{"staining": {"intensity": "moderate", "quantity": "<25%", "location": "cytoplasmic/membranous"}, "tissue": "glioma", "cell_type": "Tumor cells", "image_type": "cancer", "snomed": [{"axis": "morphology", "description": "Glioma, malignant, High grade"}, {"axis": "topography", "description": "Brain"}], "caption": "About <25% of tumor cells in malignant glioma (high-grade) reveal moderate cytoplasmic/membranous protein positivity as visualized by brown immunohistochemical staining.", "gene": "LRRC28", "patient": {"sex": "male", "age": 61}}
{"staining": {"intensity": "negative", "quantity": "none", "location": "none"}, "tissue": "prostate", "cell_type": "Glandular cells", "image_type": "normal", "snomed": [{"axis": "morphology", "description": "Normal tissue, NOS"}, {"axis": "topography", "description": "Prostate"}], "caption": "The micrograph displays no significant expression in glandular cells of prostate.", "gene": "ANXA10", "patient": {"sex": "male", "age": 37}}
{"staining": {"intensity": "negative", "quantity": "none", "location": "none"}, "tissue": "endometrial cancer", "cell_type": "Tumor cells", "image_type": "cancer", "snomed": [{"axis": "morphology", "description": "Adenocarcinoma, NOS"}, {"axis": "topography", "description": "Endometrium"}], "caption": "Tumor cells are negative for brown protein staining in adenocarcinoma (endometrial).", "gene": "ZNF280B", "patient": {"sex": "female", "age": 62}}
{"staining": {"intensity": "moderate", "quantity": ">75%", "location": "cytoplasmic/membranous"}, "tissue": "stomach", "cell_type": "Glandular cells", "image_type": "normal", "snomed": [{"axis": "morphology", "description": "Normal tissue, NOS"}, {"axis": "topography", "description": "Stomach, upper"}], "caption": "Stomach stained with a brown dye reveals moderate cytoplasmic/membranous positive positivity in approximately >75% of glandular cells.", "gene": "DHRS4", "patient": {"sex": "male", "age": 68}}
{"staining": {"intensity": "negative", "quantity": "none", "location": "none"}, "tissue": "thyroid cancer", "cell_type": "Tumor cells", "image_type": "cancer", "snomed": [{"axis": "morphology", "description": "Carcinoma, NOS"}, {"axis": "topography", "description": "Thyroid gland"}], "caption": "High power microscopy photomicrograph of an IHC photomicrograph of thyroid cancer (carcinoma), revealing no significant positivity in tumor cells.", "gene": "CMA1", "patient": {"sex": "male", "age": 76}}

==*==

TASK DESCRIPTION >> All lines above from the line with "micrograph displays no" through the line with "cells are negative", both included, are to be set down exactly, with nothing else.

THE COMPLETED TASK >>
{"staining": {"intensity": "negative", "quantity": "none", "location": "none"}, "tissue": "prostate", "cell_type": "Glandular cells", "image_type": "normal", "snomed": [{"axis": "morphology", "description": "Normal tissue, NOS"}, {"axis": "topography", "description": "Prostate"}], "caption": "The micrograph displays no significant expression in glandular cells of prostate.", "gene": "ANXA10", "patient": {"sex": "male", "age": 37}}
{"staining": {"intensity": "negative", "quantity": "none", "location": "none"}, "tissue": "endometrial cancer", "cell_type": "Tumor cells", "image_type": "cancer", "snomed": [{"axis": "morphology", "description": "Adenocarcinoma, NOS"}, {"axis": "topography", "description": "Endometrium"}], "caption": "Tumor cells are negative for brown protein staining in adenocarcinoma (endometrial).", "gene": "ZNF280B", "patient": {"sex": "female", "age": 62}}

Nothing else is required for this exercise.